What you should do
Copy everything in the listing below word for word, apart from any images.

** Record set follows **

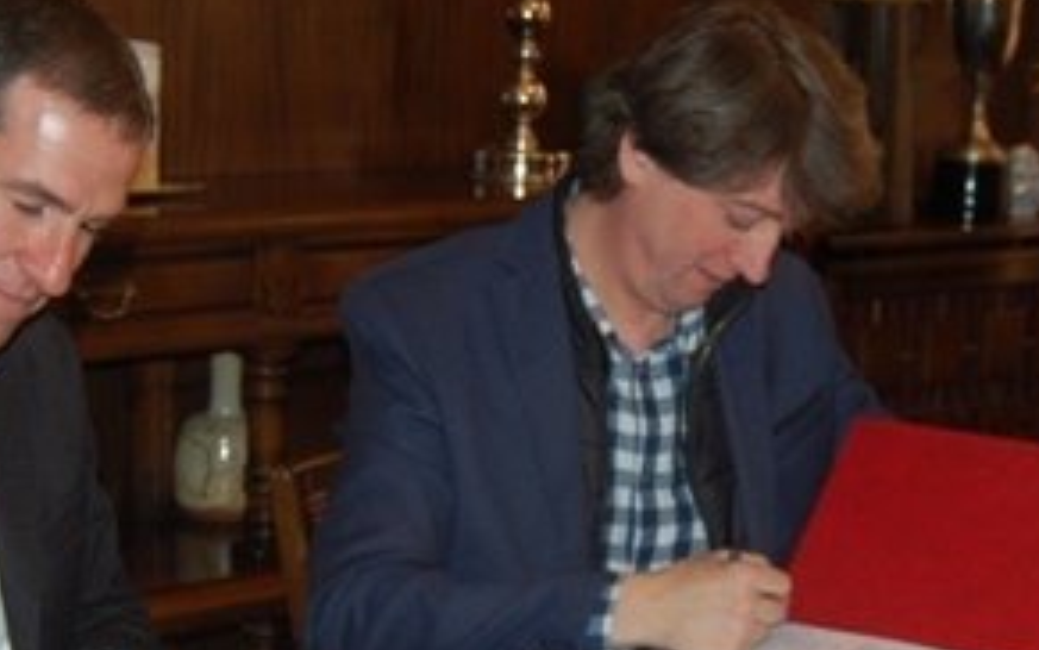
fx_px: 2357
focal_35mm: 83
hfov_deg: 24.9
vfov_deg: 15.5
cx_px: 553
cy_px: 570
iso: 400
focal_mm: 23
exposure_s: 1/60
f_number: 3.8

** End of Record set **

Solution below
fx_px: 2357
focal_35mm: 83
hfov_deg: 24.9
vfov_deg: 15.5
cx_px: 553
cy_px: 570
iso: 400
focal_mm: 23
exposure_s: 1/60
f_number: 3.8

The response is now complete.